**SOURCE TEXT**
Animals have to get their enjoyment where they can. It's always fun to watch them play. You can start to think that animals are always optimizing the time they spend being active and are carefully preserving their energy in order to survive, but then you see some birds going sledding (https://www.youtube.com/watch?v=hn0OjCneVUg) and it's clear that they're just in it for the fun.

Jarmsy|1 year ago

This summer I spent an hour watching a pair of magpies harass a fox. The fox was trying to sunbathe, but the magpies kept dive-bombing it, pecking its tail, and landing in front of it then flying away just as the fox went for them, all while making a chattering sound that seemed a lot like laughter. I've heard theories that they do this as revenge for stolen eggs, or to chase foxes away from their nests, but this was in an open patch of ground far from where they nest and it really looked to me that they were just teasing it for fun.

jl6|1 year ago

That's a cool video but I'm not 100% convinced that crow is "having fun". It looks equally plausible that the crow is trying to break open the object, possibly in search of food.

HPsquared|1 year ago

Of course, animals are conscious and enjoy things and feel pain too. Just less intelligent and with less language ability than humans. Chimps and dogs certainly understand humour. I wouldn't be surprised if elephants do too, being social creatures.

thanksgiving|1 year ago

I think it is also important to note here that apparently not all humans understand humor either or understand it differently or something.

leftbit|1 year ago

It's difficult to reason about intelligence in this context.

Human intelligence is defined by behavior we humans value. Intelligence tests are geared to measuring these aspects.

Intelligence tests devised by animals would look totally different - and it's quite thinkable humans wouldn't do too well taking them.

Wouldn't assume that animals have less language ability than we humans, unless we totally figured out what other species are really talking about. Unless we do this is just an assumption.

frostburg|1 year ago

Anectodally elephants do things like hiding and revaling objects for no apparent reason other than comical effect. One could build elaborate evolutionary fitness reasons for this, but I mean...

deadbabe|1 year ago

Elephants that make other elephants laugh get laid more often.

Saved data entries
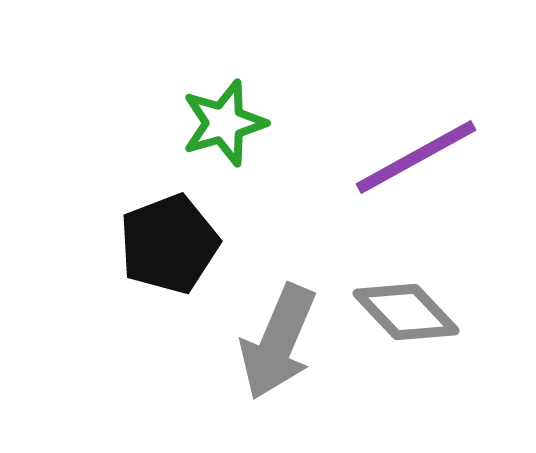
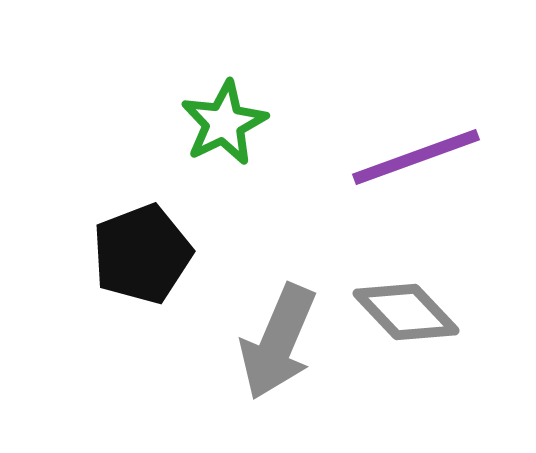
green star: rotated 10 degrees counterclockwise
purple line: rotated 9 degrees clockwise
black pentagon: moved 27 px left, 10 px down
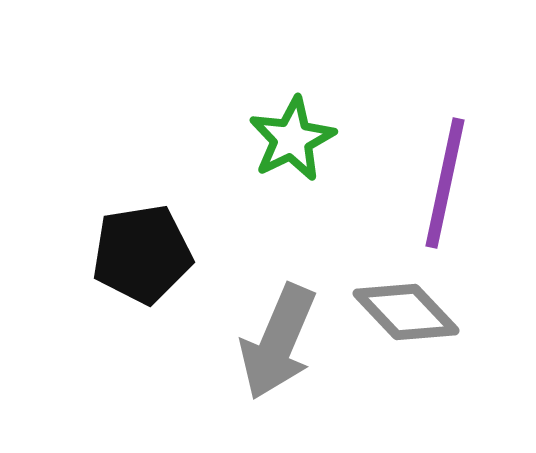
green star: moved 68 px right, 16 px down
purple line: moved 29 px right, 26 px down; rotated 58 degrees counterclockwise
black pentagon: rotated 12 degrees clockwise
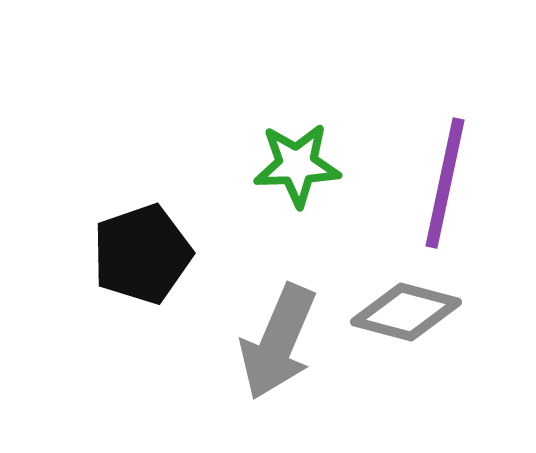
green star: moved 5 px right, 26 px down; rotated 24 degrees clockwise
black pentagon: rotated 10 degrees counterclockwise
gray diamond: rotated 32 degrees counterclockwise
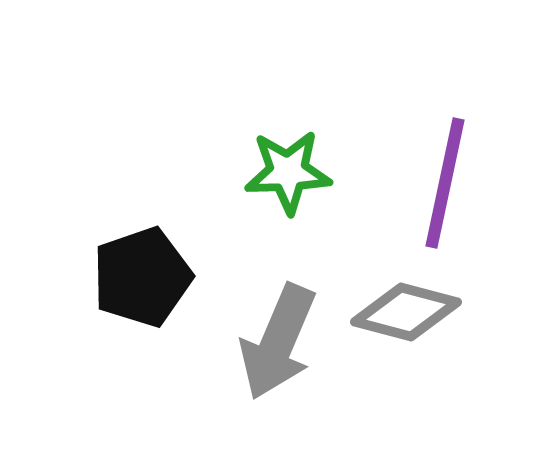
green star: moved 9 px left, 7 px down
black pentagon: moved 23 px down
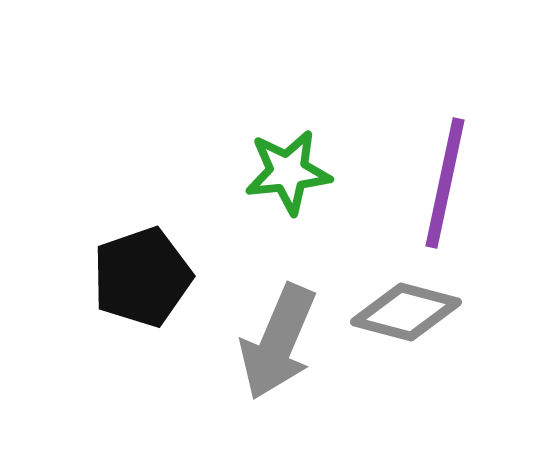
green star: rotated 4 degrees counterclockwise
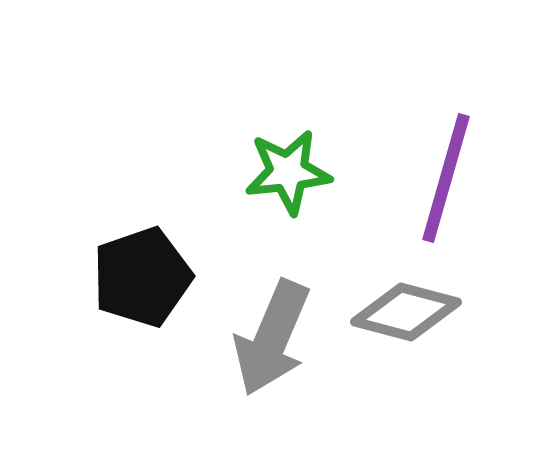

**PROBLEMS AND TASKS**
• A. List the usernames of all the commenters in the thread about animals having fun.
• B. Repeat a passage from the thread about animals having fun, starting at the words "Of course, animals" and ending after the words "being social creatures.".

**RESULTS FOR THE EXERCISE**
• A. Jarmsy, jl6, HPsquared, thanksgiving, leftbit, frostburg, deadbabe

• B.
Of course, animals are conscious and enjoy things and feel pain too. Just less intelligent and with less language ability than humans. Chimps and dogs certainly understand humour. I wouldn't be surprised if elephants do too, being social creatures.